"Bring them all along! bring them all along!" cried a thousand voices, and without being listened to in any thing that she had to say, Clémence, clinging as closely as she could to her attendant, was hurried out along the narrow passages of the prison, which were now flashing with manifold lights, into the dark little square which was found filled with people. Multitudes of lights were in all the windows round, and, covering the prison, a strong band of men were drawn up facing the opposite street. A number of persons on horseback were in front of the band, and, by the lights which were flashing from the torches in the street, one commanding figure appeared to the eyes of Clémence at the very moment she was brought forth from the doors of the prison, stretching out his hand towards the men behind him, and shouting, in a voice that she could never forget, though now that voice was raised into tones of loud command, such as she had never heard it use. "Hold! hold! the man that fires a shot dies!
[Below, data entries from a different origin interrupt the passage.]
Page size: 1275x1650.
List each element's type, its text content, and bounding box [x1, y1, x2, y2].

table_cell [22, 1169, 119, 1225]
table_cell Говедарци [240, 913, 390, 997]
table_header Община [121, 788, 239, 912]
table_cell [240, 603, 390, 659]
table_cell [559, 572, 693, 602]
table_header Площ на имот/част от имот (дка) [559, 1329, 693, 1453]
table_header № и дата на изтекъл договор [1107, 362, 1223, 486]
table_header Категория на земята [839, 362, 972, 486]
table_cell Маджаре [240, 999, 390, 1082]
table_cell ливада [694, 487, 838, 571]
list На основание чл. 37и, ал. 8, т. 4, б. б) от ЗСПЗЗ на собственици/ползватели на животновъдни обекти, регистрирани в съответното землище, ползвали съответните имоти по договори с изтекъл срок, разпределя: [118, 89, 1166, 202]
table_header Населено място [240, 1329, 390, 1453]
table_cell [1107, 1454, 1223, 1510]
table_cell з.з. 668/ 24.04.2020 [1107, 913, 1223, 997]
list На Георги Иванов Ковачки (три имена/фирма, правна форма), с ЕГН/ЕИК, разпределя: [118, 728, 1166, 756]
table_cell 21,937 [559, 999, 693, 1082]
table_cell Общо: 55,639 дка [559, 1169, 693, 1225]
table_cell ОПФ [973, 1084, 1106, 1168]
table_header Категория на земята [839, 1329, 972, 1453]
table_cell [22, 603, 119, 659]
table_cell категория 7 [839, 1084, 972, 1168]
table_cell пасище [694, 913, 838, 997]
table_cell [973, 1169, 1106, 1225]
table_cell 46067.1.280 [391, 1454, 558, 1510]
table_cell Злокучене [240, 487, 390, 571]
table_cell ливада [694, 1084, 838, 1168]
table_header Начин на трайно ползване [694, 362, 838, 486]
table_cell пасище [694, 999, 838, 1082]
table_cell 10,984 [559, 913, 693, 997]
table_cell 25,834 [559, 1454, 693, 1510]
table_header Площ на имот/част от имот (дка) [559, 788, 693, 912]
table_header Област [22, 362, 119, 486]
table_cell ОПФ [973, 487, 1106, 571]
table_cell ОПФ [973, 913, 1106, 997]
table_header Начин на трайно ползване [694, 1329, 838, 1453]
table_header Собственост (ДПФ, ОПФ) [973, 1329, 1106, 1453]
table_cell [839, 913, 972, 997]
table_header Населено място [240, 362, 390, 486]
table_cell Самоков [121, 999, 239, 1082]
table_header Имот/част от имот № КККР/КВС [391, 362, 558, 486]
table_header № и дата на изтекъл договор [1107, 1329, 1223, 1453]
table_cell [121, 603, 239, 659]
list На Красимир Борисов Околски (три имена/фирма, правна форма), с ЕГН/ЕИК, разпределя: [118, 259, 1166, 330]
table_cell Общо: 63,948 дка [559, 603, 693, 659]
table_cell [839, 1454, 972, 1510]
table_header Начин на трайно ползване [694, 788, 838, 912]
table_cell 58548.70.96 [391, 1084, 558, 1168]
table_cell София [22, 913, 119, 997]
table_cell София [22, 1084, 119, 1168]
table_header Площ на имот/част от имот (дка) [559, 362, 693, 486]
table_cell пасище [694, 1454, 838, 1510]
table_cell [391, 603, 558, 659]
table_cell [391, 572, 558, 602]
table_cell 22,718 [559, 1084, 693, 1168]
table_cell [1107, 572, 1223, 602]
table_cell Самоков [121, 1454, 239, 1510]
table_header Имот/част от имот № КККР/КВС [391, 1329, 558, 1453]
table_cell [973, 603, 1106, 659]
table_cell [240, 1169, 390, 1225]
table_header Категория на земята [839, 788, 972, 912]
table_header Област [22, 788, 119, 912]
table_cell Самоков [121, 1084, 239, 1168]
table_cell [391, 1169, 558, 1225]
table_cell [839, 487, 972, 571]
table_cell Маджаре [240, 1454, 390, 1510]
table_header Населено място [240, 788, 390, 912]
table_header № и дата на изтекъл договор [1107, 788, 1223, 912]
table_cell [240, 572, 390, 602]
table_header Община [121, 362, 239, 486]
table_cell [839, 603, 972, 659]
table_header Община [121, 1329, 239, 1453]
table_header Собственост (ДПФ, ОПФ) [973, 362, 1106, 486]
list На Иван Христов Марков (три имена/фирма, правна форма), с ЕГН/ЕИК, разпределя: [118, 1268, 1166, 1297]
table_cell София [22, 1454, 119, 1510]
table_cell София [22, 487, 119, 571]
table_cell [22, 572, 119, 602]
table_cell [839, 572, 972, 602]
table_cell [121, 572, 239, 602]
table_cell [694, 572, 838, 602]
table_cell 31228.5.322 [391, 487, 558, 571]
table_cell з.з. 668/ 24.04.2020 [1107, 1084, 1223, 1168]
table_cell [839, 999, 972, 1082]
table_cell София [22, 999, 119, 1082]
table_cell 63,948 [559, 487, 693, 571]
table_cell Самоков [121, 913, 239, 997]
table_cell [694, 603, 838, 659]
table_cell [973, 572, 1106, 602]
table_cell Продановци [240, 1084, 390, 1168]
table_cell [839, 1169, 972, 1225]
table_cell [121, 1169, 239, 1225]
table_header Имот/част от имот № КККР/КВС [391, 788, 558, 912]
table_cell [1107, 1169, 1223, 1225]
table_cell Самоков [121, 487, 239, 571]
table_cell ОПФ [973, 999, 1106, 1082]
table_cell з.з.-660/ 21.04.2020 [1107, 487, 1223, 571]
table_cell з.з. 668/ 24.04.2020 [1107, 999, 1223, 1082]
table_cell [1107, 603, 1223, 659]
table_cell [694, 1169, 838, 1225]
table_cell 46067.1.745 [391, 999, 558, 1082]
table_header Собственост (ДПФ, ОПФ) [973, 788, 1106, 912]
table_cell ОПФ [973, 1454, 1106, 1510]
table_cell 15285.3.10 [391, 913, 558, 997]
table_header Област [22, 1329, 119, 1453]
Not one unnecessary shot, not one unnecessary blow!"
Clémence strove to turn that way, and to fly towards the hotel where Monsieur de Rouvré lodged; but she was borne away by the stream, which seemed to be now retreating from the town. At the same moment an armed man laid gently hold of her cloak, seeing her efforts to free herself, and said,--
"This way, lady, this way. It is madness for you to think to go back now. You are with friends. You are with one who will protect you with his life, for your kindness to the murdered and the lost."
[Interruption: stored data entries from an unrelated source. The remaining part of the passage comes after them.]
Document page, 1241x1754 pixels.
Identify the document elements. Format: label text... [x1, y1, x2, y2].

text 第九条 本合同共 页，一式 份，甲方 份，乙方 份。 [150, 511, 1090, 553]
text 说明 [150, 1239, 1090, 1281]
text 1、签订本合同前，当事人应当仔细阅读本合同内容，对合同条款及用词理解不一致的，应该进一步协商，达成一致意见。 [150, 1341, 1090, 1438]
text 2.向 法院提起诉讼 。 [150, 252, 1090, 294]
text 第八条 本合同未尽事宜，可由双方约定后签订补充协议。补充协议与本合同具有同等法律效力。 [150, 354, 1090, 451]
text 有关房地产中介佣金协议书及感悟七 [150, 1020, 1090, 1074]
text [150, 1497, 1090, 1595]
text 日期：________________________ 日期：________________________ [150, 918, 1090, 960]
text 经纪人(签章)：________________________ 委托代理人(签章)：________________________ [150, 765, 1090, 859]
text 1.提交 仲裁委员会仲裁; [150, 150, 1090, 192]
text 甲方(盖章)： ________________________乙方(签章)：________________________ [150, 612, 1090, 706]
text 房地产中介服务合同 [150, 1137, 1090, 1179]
She turned round to gaze upon him, not recollecting his voice; and his face, in the indistinct light, seemed to her like a face remembered in a dream, connected with the awful scene of the preaching on the moor, and the dark piece of water, and the dying girl killed by the shot of the dragoons. Ere she could ask any questions, however, the stream of people hurried her on, and in a few minutes she was out of Thouars, and in the midst of the open country round.
CHAPTER VII.
[THE DEATH OF THE PERSECUTED.]
When the flight had been conducted for about two miles in the midst of the perfect darkness which surrounded the whole scene--for the lights and torches which had appeared in the town had been extinguished with the exception of one or two, on leaving it--the voice which had before addressed Clémence de Marly again spoke nearer, apparently giving command, as some one in authority over the others.
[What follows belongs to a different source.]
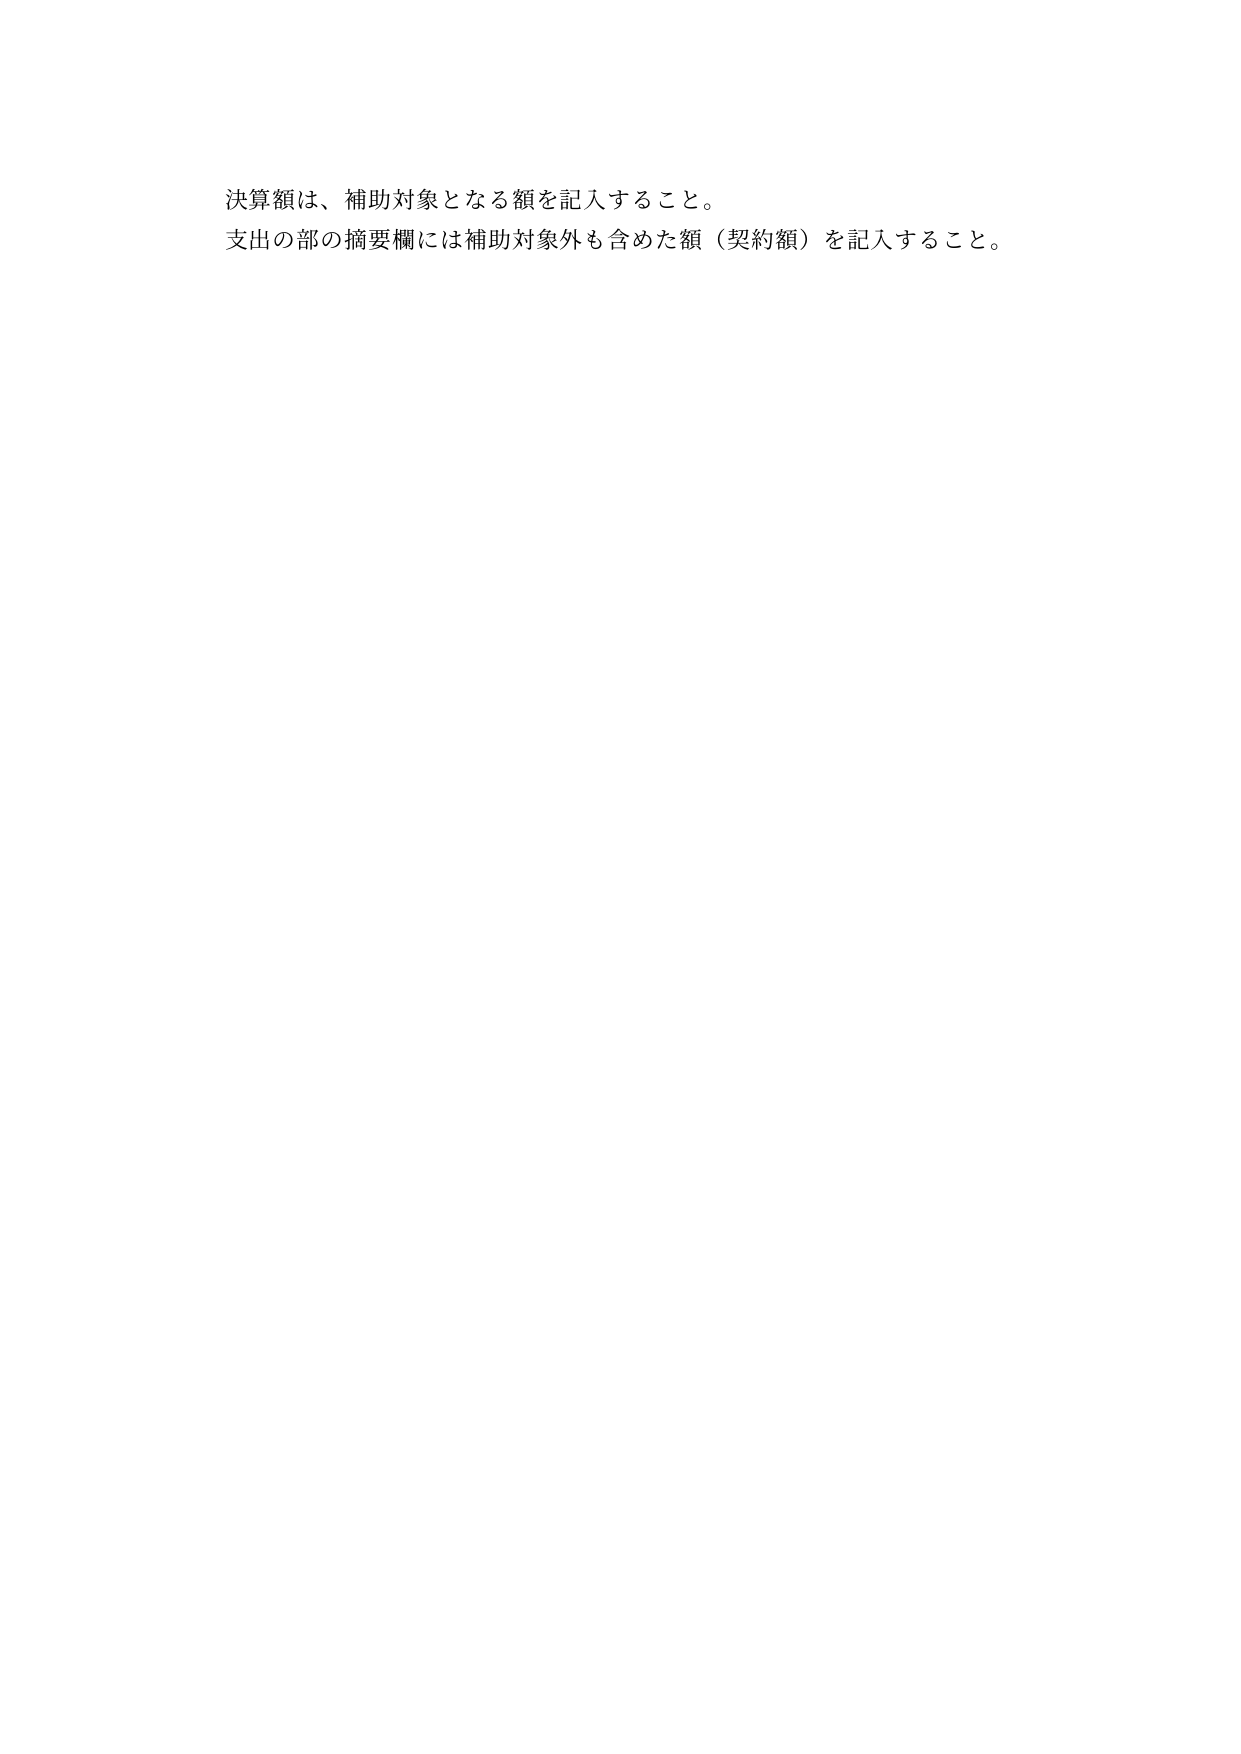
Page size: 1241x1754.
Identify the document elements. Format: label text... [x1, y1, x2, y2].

text 決算額は、補助対象となる額を記入すること。 [175, 179, 1087, 219]
text 支出の部の摘要欄には補助対象外も含めた額（契約額）を記入すること。 [175, 219, 1087, 258]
"Where is the litter?" he exclaimed.--"Where is the litter that was brought for the good minister? Bring it hither: he will be more easy in that."
Clémence had kept as near as she could to the spot where Claude de l'Estang was carried, and she now heard him answer in a faint and feeble voice,--
"Do not move me: in pity do not move me. My limbs are so strained and dislocated by the rack, that the slightest movement pains me. Carry me as I am, if you will; but move me not from this bed."